Ospedali Regionali
Torna a Ospedali Regionali News

Aggiornamento della Global Strategy for Women’s, Children’s and Adolescents’ Health

In occasione della Giornata internazionale delle donne, esperti di tutto il mondo si sono riuniti per aggiornare la Global Strategy

Esperti di tutto il mondo si sono riuniti a Nuova Deli, in India, qualche giorno prima della Giornata internazionale delle donne (8 marzo), per dare il via formale al processo di aggiornamento della Global Strategy for Women’s, Children’s and Adolescents’ Health, la strategia globale sulla salute di donne, bambini e adolescenti, lanciata per la prima volta dalle Nazioni Unite (ONU) nel 2010 e supportata dall’Organizzazione Mondiale della Sanità (OMS).

La rinnovata Strategy mira ad essere una vera e propria roadmap per la prevenzione di tutte le morti evitabili di donne, bambini e adolescenti e per il miglioramento della loro salute e benessere, allineandosi con i nuovi “2015-2030 Sustainable Development Goals (SDGs)” (obiettivi di sviluppo sostenibile), lanciati nel 2012 durante la conferenza Onu Rio+20 e pronti ad essere adottati ufficialmente nella 48sima Assemblea Generale Onu, prevista per il prossimo settembre a New York (Usa).

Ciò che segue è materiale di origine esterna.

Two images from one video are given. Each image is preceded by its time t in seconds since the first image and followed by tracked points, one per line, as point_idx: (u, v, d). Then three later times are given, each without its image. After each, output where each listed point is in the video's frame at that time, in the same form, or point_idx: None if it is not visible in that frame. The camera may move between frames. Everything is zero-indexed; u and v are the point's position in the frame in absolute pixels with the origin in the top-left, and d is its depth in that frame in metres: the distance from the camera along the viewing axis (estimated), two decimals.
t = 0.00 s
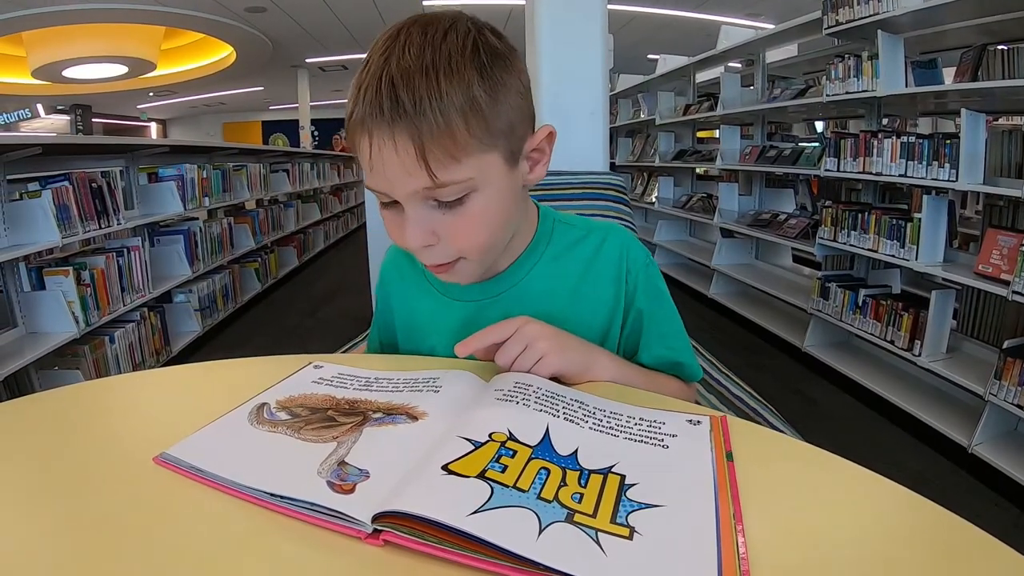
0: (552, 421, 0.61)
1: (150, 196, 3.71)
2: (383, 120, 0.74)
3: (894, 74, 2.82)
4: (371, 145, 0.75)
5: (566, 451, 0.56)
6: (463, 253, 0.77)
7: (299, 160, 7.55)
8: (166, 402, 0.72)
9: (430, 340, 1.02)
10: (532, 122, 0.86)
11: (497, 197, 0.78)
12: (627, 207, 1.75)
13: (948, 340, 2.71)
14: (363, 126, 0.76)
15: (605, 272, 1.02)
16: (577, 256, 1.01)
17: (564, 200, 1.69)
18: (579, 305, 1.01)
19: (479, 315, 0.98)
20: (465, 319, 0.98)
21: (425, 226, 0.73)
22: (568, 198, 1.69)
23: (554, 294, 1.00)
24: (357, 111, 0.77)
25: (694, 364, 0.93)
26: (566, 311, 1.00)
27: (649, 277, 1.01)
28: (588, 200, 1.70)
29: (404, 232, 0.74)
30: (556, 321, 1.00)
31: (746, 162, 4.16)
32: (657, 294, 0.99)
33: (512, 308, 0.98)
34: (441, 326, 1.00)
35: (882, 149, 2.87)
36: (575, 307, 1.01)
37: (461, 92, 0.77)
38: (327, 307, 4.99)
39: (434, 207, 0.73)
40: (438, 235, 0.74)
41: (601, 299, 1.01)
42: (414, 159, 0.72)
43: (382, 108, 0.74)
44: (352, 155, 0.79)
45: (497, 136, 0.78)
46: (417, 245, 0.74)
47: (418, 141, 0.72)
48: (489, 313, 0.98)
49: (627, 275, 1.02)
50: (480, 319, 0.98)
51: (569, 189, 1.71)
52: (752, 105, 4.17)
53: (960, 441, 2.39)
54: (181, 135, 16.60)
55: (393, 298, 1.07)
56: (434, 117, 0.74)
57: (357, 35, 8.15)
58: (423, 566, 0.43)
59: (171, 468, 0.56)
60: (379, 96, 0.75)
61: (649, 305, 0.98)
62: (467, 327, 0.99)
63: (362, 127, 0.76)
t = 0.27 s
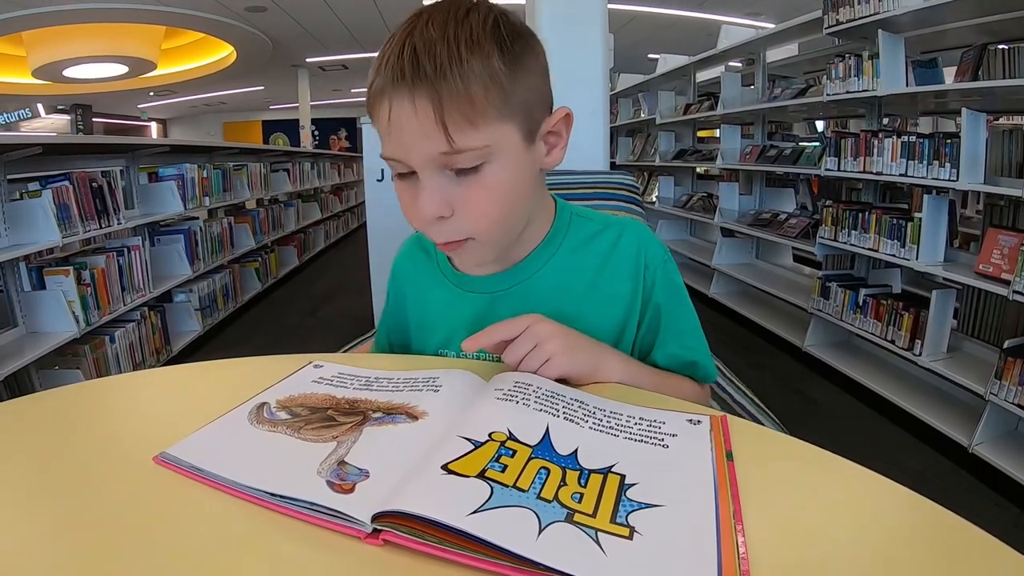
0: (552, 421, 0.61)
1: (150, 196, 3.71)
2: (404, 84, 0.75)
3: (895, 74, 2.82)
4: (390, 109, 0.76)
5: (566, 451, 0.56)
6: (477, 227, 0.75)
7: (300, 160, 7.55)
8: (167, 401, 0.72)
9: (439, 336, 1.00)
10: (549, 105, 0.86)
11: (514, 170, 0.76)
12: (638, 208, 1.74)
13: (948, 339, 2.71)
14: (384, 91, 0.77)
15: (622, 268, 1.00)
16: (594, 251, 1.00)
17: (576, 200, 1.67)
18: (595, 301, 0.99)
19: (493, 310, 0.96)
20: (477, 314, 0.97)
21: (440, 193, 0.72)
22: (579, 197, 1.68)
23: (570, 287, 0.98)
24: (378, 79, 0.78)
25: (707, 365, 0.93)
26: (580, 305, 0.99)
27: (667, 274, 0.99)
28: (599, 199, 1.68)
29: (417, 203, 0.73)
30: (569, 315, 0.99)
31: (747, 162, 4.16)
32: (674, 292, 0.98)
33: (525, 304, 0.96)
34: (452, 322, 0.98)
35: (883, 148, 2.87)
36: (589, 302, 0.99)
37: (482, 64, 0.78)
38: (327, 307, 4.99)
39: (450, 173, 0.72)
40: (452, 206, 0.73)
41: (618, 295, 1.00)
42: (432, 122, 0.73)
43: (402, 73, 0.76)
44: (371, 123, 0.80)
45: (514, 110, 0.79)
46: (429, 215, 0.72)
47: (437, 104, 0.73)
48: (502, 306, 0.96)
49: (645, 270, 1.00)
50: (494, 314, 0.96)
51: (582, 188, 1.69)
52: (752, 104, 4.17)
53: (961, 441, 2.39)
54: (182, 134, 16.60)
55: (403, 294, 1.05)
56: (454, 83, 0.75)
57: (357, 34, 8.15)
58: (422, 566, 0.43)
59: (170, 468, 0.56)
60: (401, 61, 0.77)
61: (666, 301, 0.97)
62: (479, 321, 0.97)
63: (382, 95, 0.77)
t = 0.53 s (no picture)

Il processo di elaborazione e scrittura della Strategia, che sarà lanciata proprio a New York, coinvolge un’ampia gamma di consulenti di livello nazionale, regionale e globale, sotto la guida e il supporto dell’Oms, dell’Onu e dell’iniziativa Every Woman Every Child (Ewec). Esperti in salute riproduttiva e salute materno infantile, in malattie croniche, in determinanti (sociali e ambientali) di salute, in sistemi sanitari, ecc, potranno partecipare al processo di consultazione on line collegandosi a pagine dedicate.

La Global Strategy for Women’s, Children’s and Adolescents’ Health si concentra sui bisogni emergenti, le evidenze scientifiche (come la Global Investment Framework for Women’s and Children’s Health) e una migliore comprensione dei determinanti di salute e, tra le varie cose, si focalizza sui gruppi di popolazione a maggior rischio (come i neonati, gli adolescenti e coloro che vivono in contesti di fragilità e conflitto), sul migliorare la qualità ed equità dei servizi sanitari e sui settori che portano a un miglioramento, anche se indiretto, della salute (empowerment della donna, educazione, nutrizione, igiene, ecc).

 

Gli esperti hanno infatti il compito di identificare gli ambiti di intervento e gli investimenti che possono avere maggiore impatto nella riduzione della mortalità di donne, bambini e adolescenti e nel miglioramento della loro salute.